According to two people with knowledge of the situation, JPMorgan Chase plans to outsource the management of its local custody business in Taiwan and Hong Kong, with Citigroup, HSBC, and Standard Chartered vying for the contract.
According to the sources, the Wall Street bank, which is now ranked as the third largest global custodian, is currently choosing a different bank to assume responsibility for the local custodian operations in Taiwan and Hong Kong.
The deal’s exact financials were not immediately revealed.
When customers access particular markets, local custody businesses handle the bookkeeping and transactions. On the other hand, global custody maintains connections with clients and uses a wide network to manage cross-border investments.
According to a third source with intimate knowledge of the situation, JPMorgan serves as a local custodian for client assets under custody (AUC) totaling over $520 billion in those two North Asian regions.
In those two markets, the bank will keep offering worldwide custody services.
According to the third source, the bank plans to finish switching over to a different bank in Taiwan and Hong Kong by the end of the next year.
According to the first two sources, this move would signal the company’s departure from the local custodian business in the Asia Pacific area.
JPMorgan has recently withdrawn from lower-margin local custodian operations in Australia and South Korea, among other Asia Pacific markets.
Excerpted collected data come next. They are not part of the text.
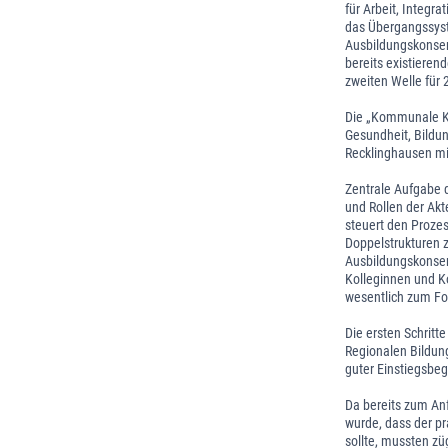
für Arbeit, Integr
das Übergangssyst
Ausbildungskonsen
bereits existieren
zweiten Welle für 
Die „Kommunale Ko
Gesundheit, Bildu
Recklinghausen mi
Zentrale Aufgabe 
und Rollen der Ak
steuert den Prozes
Doppelstrukturen 
Ausbildungskonsen
Kolleginnen und K
wesentlich zum Fo
Die ersten Schritt
Regionalen Bildung
guter Einstiegsbegl
Da bereits zum An
wurde, dass der p
sollte, mussten zü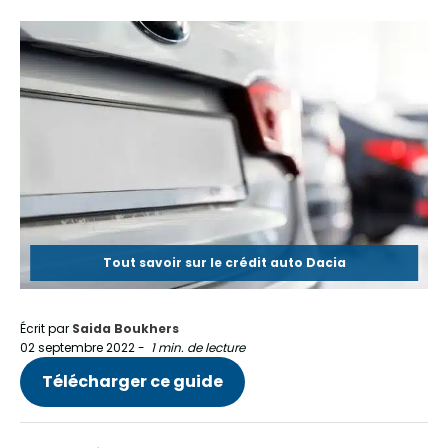
Tout savoir sur le crédit auto Dacia
Écrit par
Saida Boukhers
02 septembre 2022
-
1 min. de lecture
Télécharger ce guide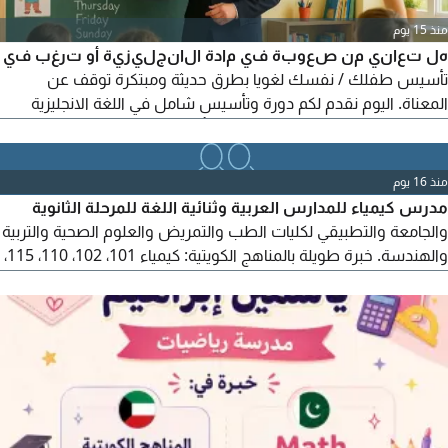
منذ 15 يوم
هل تعاني من صعوبة في مادة الانجليزية أو ترغب في
تأسيس طفلك / نفسك لغويا بطرق حديثة ومبتكرة توقف عن
المعناة. اليوم نقدم لكم دورة وتأسيس شامل في اللغة الانجليزية
فقط للطلاب والاطفال (كلغة ثانية) بأسلوب ممتع، سلس، ونتائج
مضمونة من الحصص الأولى ماذا نقدم في حصص التأسيس تأسيس
النطق الصحيح (Phonics) القراءة والكتابة بسلاسة وبدون تعقيد،
منذ 16 يوم
القواعد والجرامر (Grammar) شرح
مدرس كيمياء للمدارس العربية وثنائية اللغة للمرحلة الثانوية
والجامعة والتطبيقي لكليات الطب والتمريض والعلوم الصحية والتربية
والهندسة. خبرة طويلة بالمناهج الكويتية: كيمياء 101، 102، 110، 115،
والكيمياء العضوية والكيمياء التحليلية والكيمياء العامة. يتوفر حضوري
أو أونلاين مع المساعدة في كتابة التقارير والأبحاث والعروض
التقديمية. اشترك معنا للتميز في الكيمياء.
The two sources claimed that it was less profitable due to declining custodial assets.
Since none of the sources had permission to communicate with the media, they all declined to be identified.
JPMorgan, HSBC, Citi, and Standard Chartered spokespeople all declined to comment.
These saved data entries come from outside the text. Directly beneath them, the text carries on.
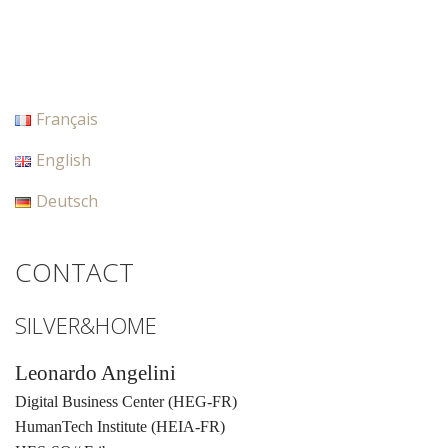
Français
English
Deutsch
CONTACT
SILVER&HOME
Leonardo Angelini
Digital Business Center (HEG-FR)
HumanTech Institute (HEIA-FR)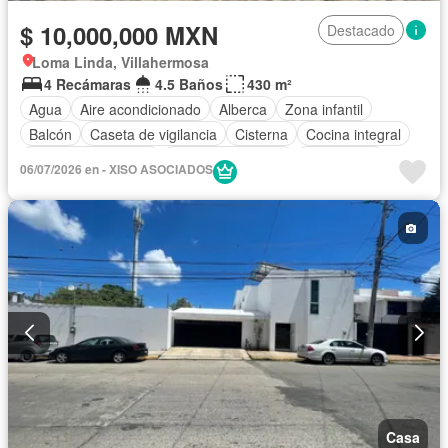
$ 10,000,000 MXN
Destacado
Loma Linda, Villahermosa
4 Recámaras
4.5 Baños
430 m²
Agua
Aire acondicionado
Alberca
Zona infantil
Balcón
Caseta de vigilancia
Cisterna
Cocina integral
Cuarto de Limpieza
Cuarto de servicio
Electricidad
06/07/2026 en - XISO ASOCIADOS
Estacionamiento
Jardín
Recámara con closet
Sala polivalente
Seguridad
Terraza
Vista panorámica
Zonas verdes
Solo familias
Permite niños
Permite mascotas
Sin amueblar
Casa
The decision by JPMorgan to withdraw from local custody services in Taiwan and Hong Kong highlights the company’s change in emphasis as asset and investment flows are altered by geopolitical tensions and macroeconomic uncertainty.
Tensions between the US and China as well as a contracting Chinese economy kept driving up the country’s investment flight.
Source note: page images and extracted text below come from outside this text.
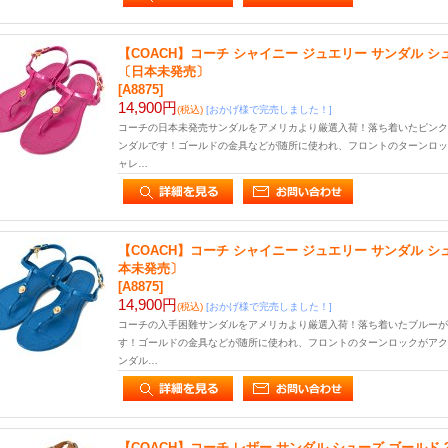
【COACH】コーチ シャイニー ジュエリー サンダル シュ
〔日本未発売〕
[A8875]
14,900円
(税込)
[おかげ様で完売しました！]
コーチの日本未発売サンダルをアメリカより厳選入荷！落ち着いたピンク
ンダルです！ゴールドの金具などが随所に使われ、フロントのターンロッ
ャレ…
【COACH】コーチ シャイニー ジュエリー サンダル シュ
本未発売〕
[A8875]
14,900円
(税込)
[おかげ様で完売しました！]
コーチの入手困難サンダルをアメリカより厳選入荷！落ち着いたブルーが
す！ゴールドの金具などが随所に使われ、フロントのターンロックがアク
ンダル…
【COACH】コーチ レザー サンダル シューズ ゴールド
According to a Morgan Stanley research that cited data from fund flow tracker EPFR, active long-only funds withdrew a total of $3.1 billion from China and Hong Kong equities in October, marking the third consecutive month that sales of this magnitude exceeded $3 billion.
Comparing local custodian services to global custody operations, the former is thought to have lower profit margins.
According to the two sources, JPMorgan presently offers clients in Taiwan and Hong Kong both local and global custodian services; nevertheless, the company has chosen to leave the local market as the cost-income ratio has increased in tandem with a drop in assets.
While continuing to run one of the biggest worldwide custodian operations in the industry, the bank stopped providing local custody services for external clients in Australia in 2020. Following that change, the only markets where it provided local custodial services were Taiwan and Hong Kong.
In the third quarter of this year, JPMorgan reported a 9% year-over-year revenue gain in securities services, which includes its custody operations, with $29.7 trillion worth of customer custody assets worldwide.